Cash forecasting: skills needed to be a superforecaster

Cash Forecasting Skills

Behavioural scientist Philip Tetlock groups forecasters into two categories; hedgehogs and foxes. He introduces these categories – borrowed from Isaiah Berlin – in his 2015 book Superforecastering: The Art and Science of Prediction. Tetlock, who currently teaches at the Wharton School of Business, has spent 20 years of studying the impact of human judgement of political decision making and uses the book to make the assertion that forecasting, at least in the short term, can be performed with a high degree of accuracy.

He categorises hedgehogs as forecasters whose judgement is based on big theories, such as the outbreak of a war or a natural disaster, and foxes as basing their judgement on a series of smaller theories which are continuously adjusted as new information becomes available.

Tetlock found that foxes, on aggregate, were far superior forecasters to hedgehogs. While their predictions were initially less satisfying to narrative demanding audiences, such as government policy makers or a mainstream press looking for sensational headlines, they ultimately proved considerably more reliable.

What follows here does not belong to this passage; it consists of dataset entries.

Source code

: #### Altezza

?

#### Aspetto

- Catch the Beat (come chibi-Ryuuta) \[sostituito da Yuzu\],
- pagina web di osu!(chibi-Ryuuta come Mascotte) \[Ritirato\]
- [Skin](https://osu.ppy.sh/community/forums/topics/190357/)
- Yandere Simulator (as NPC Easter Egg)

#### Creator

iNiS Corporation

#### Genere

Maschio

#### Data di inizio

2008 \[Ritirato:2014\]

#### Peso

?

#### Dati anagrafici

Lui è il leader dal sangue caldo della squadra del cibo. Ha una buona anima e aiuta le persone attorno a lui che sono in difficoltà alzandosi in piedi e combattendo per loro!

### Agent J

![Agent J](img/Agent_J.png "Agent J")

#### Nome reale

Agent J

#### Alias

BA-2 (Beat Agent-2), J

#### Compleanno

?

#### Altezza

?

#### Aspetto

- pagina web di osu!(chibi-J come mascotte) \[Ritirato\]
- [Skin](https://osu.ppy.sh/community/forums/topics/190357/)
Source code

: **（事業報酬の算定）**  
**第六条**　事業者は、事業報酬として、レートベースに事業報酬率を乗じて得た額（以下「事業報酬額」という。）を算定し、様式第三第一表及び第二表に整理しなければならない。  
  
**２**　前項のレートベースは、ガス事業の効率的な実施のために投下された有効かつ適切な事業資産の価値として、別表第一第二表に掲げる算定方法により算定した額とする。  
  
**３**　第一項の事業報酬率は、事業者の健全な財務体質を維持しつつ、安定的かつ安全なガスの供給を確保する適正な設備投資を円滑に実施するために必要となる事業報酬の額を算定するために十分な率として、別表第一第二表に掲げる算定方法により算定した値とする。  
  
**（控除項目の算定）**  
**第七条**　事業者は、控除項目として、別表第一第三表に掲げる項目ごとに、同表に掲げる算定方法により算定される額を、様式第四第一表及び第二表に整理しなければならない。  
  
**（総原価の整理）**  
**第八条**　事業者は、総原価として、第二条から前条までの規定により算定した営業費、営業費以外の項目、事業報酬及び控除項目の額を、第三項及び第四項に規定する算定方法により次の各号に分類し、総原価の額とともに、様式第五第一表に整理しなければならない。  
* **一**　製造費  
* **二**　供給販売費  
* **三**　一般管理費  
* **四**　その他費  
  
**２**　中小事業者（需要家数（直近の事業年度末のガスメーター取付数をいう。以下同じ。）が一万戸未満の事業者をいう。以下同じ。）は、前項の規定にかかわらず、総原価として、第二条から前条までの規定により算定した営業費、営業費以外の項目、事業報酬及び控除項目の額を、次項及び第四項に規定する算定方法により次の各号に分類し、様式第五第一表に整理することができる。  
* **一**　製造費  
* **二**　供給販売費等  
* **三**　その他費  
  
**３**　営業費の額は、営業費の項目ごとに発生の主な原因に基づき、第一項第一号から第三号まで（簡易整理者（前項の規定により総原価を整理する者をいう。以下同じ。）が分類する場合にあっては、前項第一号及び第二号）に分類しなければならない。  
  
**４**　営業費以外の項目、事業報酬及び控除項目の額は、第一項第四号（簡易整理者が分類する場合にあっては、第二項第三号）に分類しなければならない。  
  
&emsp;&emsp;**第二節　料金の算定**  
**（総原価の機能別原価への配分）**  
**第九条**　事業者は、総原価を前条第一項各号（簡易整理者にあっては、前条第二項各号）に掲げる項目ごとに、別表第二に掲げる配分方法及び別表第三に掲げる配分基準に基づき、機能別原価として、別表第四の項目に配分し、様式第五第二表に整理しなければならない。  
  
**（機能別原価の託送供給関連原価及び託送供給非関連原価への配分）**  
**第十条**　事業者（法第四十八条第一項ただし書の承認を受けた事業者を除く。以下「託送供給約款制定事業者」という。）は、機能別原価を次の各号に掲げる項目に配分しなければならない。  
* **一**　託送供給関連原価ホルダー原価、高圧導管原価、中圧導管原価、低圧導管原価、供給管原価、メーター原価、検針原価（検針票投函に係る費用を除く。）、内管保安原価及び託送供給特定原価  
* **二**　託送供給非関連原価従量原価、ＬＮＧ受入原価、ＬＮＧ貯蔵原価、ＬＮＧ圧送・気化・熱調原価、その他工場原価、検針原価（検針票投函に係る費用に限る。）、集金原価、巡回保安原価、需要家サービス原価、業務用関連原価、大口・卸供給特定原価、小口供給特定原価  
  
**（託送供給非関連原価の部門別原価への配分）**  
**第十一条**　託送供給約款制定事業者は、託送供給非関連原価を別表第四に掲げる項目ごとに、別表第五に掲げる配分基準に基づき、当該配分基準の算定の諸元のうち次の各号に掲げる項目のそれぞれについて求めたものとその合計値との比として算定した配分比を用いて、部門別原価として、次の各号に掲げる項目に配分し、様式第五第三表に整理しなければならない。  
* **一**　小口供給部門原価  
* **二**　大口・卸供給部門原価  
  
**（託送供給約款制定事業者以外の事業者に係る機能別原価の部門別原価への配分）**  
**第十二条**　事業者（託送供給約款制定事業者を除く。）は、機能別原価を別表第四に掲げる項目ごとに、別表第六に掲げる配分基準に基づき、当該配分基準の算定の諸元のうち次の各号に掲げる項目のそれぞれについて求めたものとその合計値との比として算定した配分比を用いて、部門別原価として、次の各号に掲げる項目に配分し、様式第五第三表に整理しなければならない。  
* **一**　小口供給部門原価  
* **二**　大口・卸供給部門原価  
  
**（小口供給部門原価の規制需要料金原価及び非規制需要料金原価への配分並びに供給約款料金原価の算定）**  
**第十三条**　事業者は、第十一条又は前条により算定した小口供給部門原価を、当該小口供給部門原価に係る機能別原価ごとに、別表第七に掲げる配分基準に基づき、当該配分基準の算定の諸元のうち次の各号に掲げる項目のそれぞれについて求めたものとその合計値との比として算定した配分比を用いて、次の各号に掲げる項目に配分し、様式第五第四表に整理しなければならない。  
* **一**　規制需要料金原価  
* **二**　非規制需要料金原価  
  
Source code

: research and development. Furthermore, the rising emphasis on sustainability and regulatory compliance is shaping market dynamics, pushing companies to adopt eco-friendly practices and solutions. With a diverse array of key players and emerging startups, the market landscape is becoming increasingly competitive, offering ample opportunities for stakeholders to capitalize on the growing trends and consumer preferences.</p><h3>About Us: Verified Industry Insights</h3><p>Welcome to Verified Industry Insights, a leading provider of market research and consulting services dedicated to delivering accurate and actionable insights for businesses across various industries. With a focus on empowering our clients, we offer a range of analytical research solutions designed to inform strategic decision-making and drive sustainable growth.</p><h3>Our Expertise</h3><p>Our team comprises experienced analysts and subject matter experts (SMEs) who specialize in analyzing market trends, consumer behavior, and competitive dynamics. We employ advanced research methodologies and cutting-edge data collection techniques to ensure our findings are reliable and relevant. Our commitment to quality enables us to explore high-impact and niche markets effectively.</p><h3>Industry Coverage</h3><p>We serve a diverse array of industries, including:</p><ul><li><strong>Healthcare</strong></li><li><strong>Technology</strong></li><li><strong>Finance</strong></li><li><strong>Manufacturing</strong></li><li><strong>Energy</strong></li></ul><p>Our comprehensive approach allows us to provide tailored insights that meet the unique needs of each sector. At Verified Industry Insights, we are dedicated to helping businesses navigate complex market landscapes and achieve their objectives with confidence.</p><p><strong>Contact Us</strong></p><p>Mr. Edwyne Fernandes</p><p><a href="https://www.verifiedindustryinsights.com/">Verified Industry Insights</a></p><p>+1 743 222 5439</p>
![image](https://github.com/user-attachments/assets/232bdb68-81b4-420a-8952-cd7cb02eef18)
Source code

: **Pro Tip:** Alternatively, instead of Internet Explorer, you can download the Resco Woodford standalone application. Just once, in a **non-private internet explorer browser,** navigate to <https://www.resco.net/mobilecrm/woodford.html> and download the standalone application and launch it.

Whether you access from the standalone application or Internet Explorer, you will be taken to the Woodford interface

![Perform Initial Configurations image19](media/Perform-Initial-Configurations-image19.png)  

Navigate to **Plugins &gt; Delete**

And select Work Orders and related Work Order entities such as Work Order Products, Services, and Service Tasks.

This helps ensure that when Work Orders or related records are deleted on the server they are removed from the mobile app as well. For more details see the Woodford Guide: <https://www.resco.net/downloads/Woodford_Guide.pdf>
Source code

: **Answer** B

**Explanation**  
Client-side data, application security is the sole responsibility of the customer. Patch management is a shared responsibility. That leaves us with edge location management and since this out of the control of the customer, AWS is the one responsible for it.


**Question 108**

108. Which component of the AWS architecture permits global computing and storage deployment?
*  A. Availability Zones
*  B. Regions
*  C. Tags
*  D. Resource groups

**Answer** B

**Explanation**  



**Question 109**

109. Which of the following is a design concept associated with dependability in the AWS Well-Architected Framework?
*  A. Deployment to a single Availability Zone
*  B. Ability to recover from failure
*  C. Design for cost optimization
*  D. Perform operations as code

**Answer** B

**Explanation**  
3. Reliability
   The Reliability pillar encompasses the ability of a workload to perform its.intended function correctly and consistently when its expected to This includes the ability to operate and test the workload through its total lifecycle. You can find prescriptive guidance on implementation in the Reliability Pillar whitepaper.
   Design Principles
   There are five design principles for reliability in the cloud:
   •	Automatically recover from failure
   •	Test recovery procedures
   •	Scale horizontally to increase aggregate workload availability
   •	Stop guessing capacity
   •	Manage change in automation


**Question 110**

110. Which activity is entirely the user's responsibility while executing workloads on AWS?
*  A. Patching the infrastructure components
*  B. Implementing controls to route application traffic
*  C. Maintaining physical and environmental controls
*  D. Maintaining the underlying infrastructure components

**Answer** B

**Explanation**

Forecasting in a business environment, and cash forecasting in particular, is subject to a similar dynamic. Although, for day to day business and cash forecasting, the dynamic is shaped less by the judgement of the forecaster and more by the range of skills they possess. The hedgehogs of the business forecasting world have a single, highly refined, forecasting skill, while the foxes have a range of skills.

Forecasting is a specialist skillset that is, in essence, a combination of other skills. The skill of the person or analyst creating the forecast is the primary factor influencing the quality of the forecast itself. The fact that good forecasting requires multiple skills is often overlooked. As a result, the task is often outsourced to someone with a high degree of skill in one area – for example data modelling – but without the required skills in other areas.

Core forecasting skills

In CashAnalytics, we’ve worked with many companies over the years to help them establish cash forecasting processes that continuously generate a high-quality output. During this time, we’ve identified the following as the core skills needed to be a good forecaster:

1. Business understanding

An excellent knowledge and understanding of the underlying dynamics of a business are required to be a good forecaster. Without an understanding of what drives and influences the business, such as customer payment behaviour or future sales projections, a forecast won’t be anchored in reality.

2. Technical knowledge

Forecasting in large companies typically requires the gathering of information from a number of sources, such as ERP and Treasury Management Systems. To do this in an efficient way, and on an ongoing basis, requires a base level of knowledge of these systems and a technical understanding of how to extract the required data from them.

3. Data modelling skills

A forecaster will need the ability not only to collate the data collected, but also to model future events and scenarios. Alongside the application of business knowledge, this is perhaps where the most value is added to a forecasting process. However, simply focusing on data modelling alone won’t allow the forecaster to generate a high-quality forecast.

4. Communication

Forecasts are neither created nor used in isolation. The ability to communicate and interact with a range of people within an organisation is an essential skill required by any forecaster. If a large amount of time and effort is invested in creating a high-quality forecast, but the output and findings are poorly communicated to key decision makers, the forecasting process will ultimately fail.

A hybrid approach using specialist software

As CFO or Treasurer, you may question who on your team possesses all of these skills? Or, as the forecaster you may feel you lack a particular skill or simply don’t have the time to carry out every task effectively.

However, when each of the forecasting tasks is broken down into its constituent parts it becomes clear that much of the data gathering, consolidation and base reporting tasks can be automated using specialist software, freeing up time that the forecaster to spend on the highest value activities such as data analysis and interpretation.

This hybrid approach, of combining specialist forecasting software with the refined skillsets of a forecaster, will ensure that finance and treasury teams are able to contribute to the strategic conversations within their organisation.

As Tetlock suggests, the skills needed to be a super-forecaster can be learned. However, to continue his metaphor, the fox knows that assumptions must change in light of new data. With that in mind, perhaps is it time to consider your companies approach to forecasting?